An Influence Operation?

Upon parsing the data carefully, it becomes apparent that the primary knowledge gleaned from this leak is obvious — that countries spy on each other, even among allies and partners. Moreover, as already noted, much of the so-called classified information was already available in the public domain. As such, the possibility this leaked data was reworked to unsettle global competitors, especially Russia and China, cannot be disregarded.

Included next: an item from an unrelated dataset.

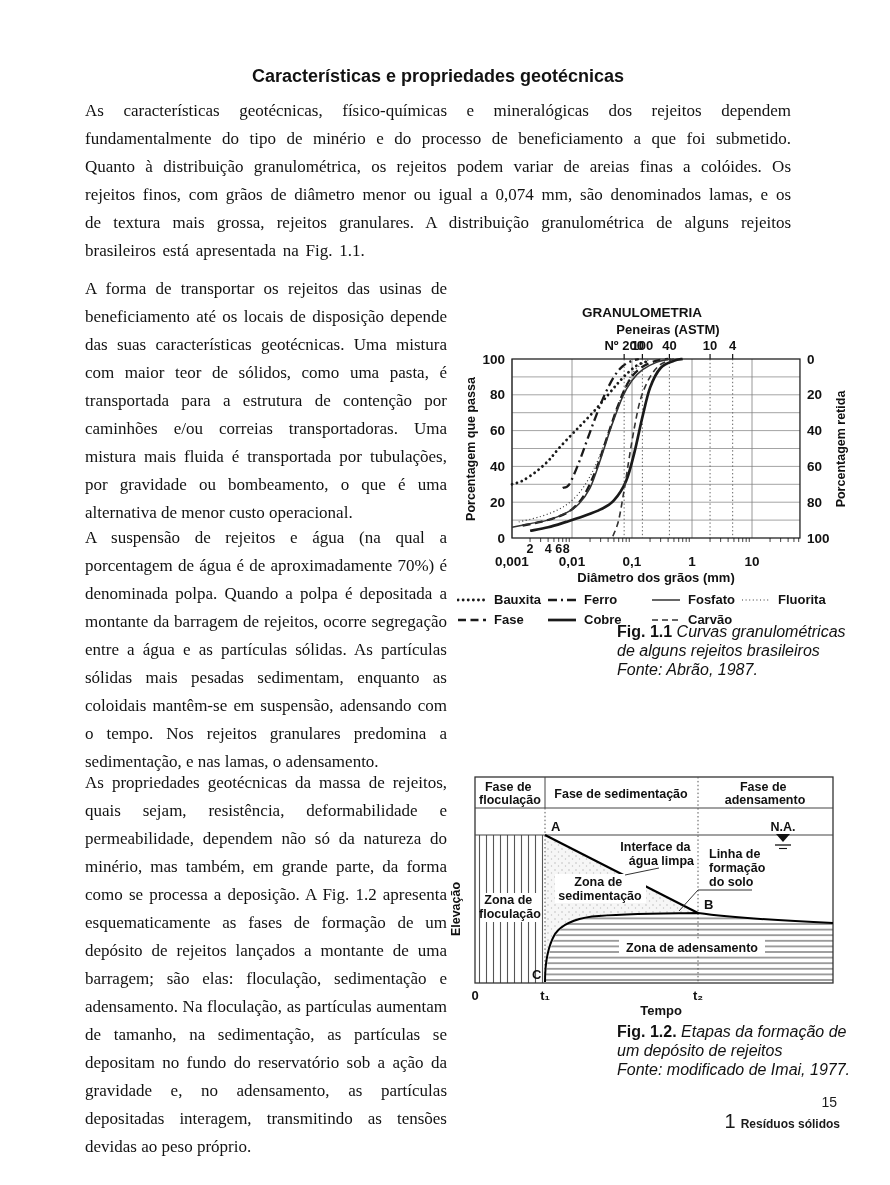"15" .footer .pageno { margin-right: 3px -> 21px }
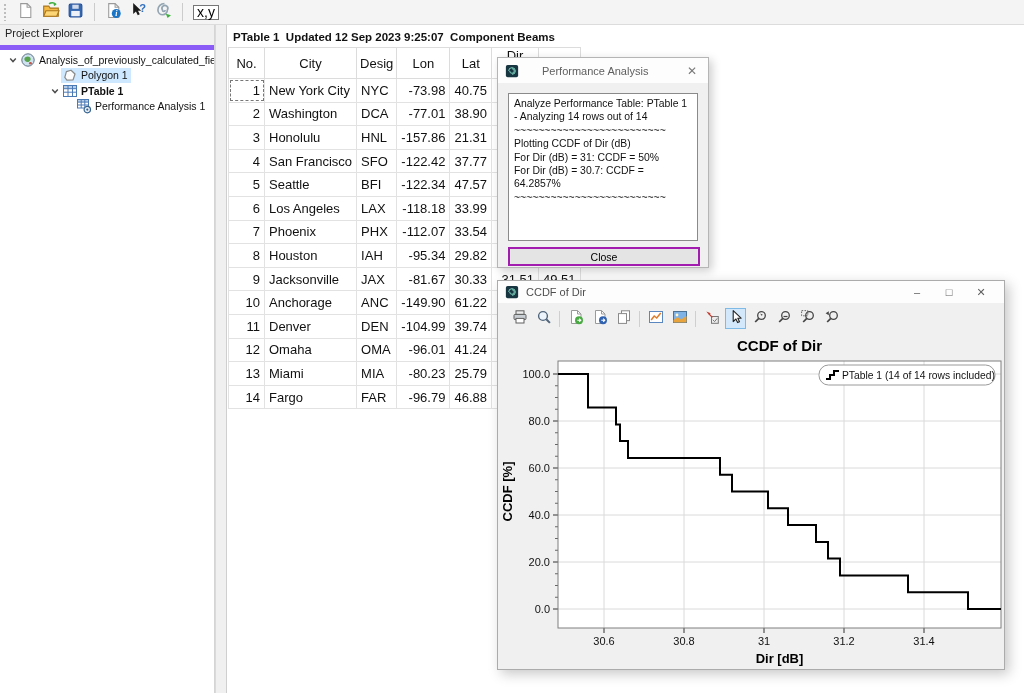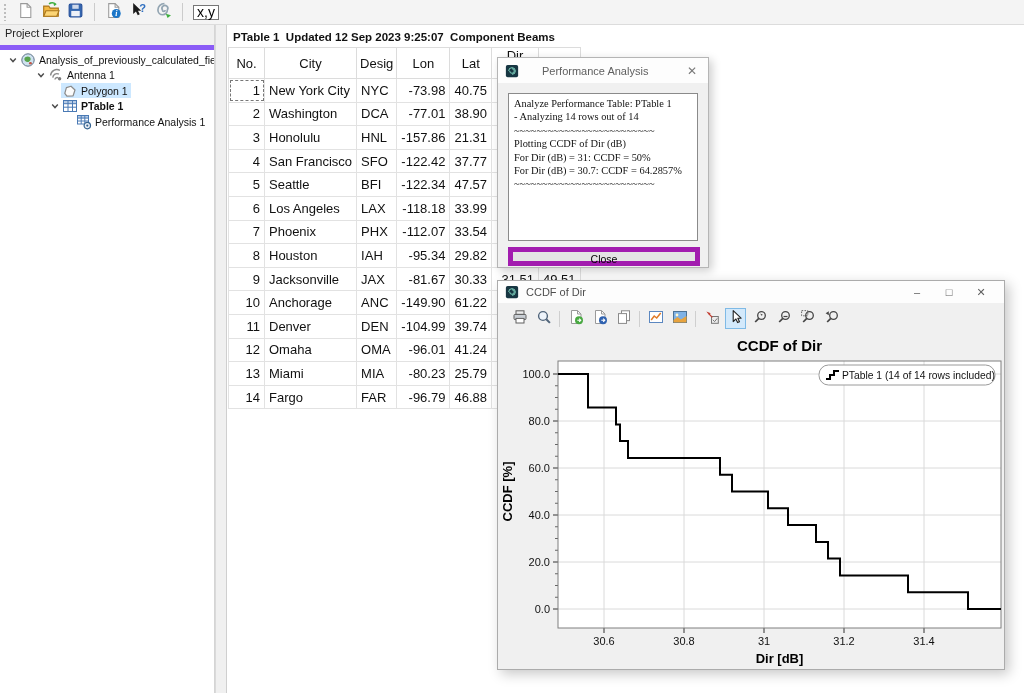"Antenna 1" div.tree-row { html: <div> <span></span> <span> <svg> <path></path> </svg> </span> <span> <span> <svg> <path></path> <path></path> <path></path> <circle></circle> </svg> </span> <span>Antenna 1</span> </span> </div> -> none }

The data show how thoroughly those governments and their military and intelligence sectors have been infiltrated by the US. Leaders and subordinates within those authoritarian regimes will now be looking at each other with greater distrust.

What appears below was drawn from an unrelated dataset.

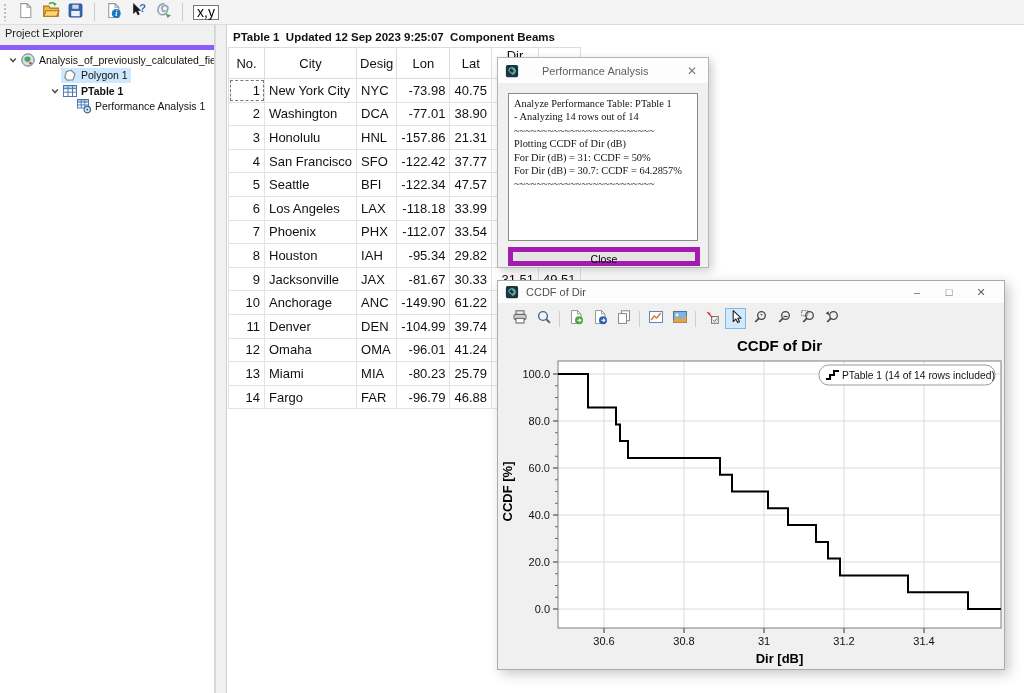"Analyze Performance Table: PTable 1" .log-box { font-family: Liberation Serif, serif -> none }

The Discord documents indicate that, however challenging the situation may be for Ukraine, not only is Russia losing more personnel and materiel, but its forces are also completely infiltrated by human intelligence agents, signals intelligence, and geospatial intelligence. The many ways Beijing aids Moscow in its pursuit of an unjust war, while bullying its way around East Asia and the Pacific, have also been laid bare. If some of the data leaked through the Discord server reflect an influence operation, or were reshaped to serve such purpose, the intent is to show Russian President Vladimir Putin and his Federal Security Service, as well as Chinese President Xi Jinping and his People’s Liberation Army, that they have no secrets Washington cannot purloin. Certainly, Kremlin leaders worry “this is a deliberate information dump … in essence waging a hybrid war against us.”

Outcomes

U.S. Defense Secretary Lloyd Austin has ordered a review of intelligence access, accountability, and control procedures. As has happened after previous revelations, more cyber defenses will be deployed, and the number of people who can receive classified intelligence will be tightened even further under more stringent protocols.

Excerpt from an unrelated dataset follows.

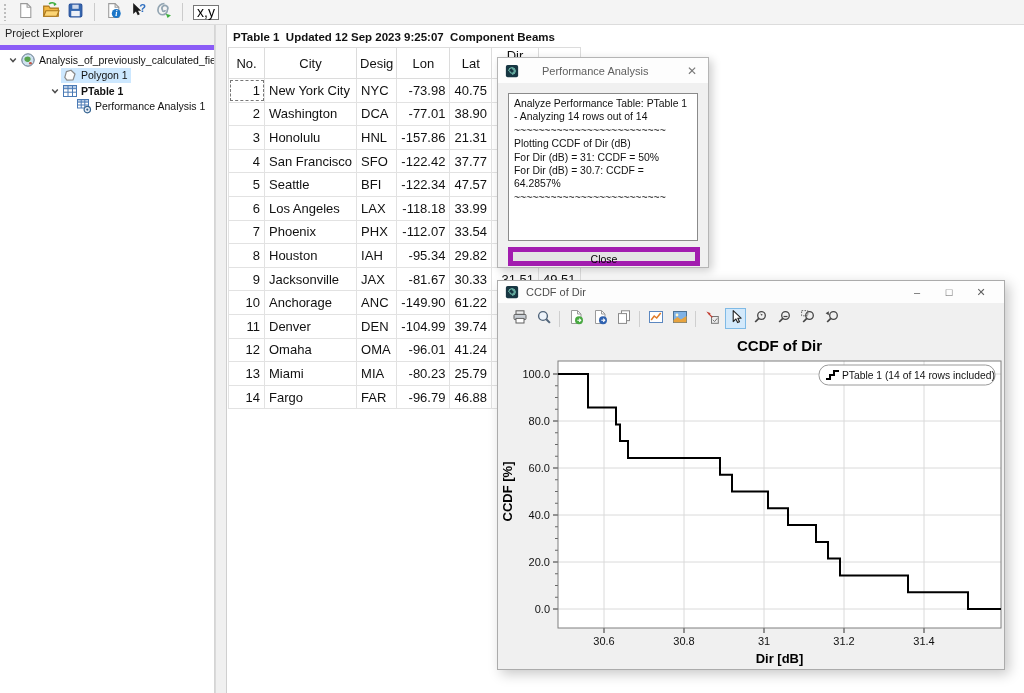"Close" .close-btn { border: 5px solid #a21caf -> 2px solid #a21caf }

There is another related, important, question arising from the Discord leaks that needs to be addressed by U.S. intelligence agencies. Why does so much publicly available information, and inference easily reached from open-source materials, need to be classified as secret — let alone top-secret? Focusing on classifying only the much smaller, truly important, covertly obtained data sets, and analyses derived from those information caches, will make U.S. secrets easier to secure from spies, leakers, hackers, and other bad actors.

Yet government employees and contract personnel involved in the handling of top secret information would still number in the thousands. Thus, even with a zero trust approach, future leaks may be unavoidable. Whether those disclosures, like the current one, damage American capabilities, merely generate foreign policy discomfort, or can be exploited to place rivals at a disadvantage, will depend not only on the information revealed, but on how efficiently, and even covertly, responses occur.

Carol E. B. Choksy is Senior Lecturer of Strategic Intelligence in the Luddy School of Informatics, Computing and Engineering at Indiana University. Jamsheed K. Choksy is Distinguished Professor and Director of the Inner Asian and Uralic National Resource Center in the Hamilton Lugar School of Global and International Studies at Indiana University. The views expressed are the authors' own.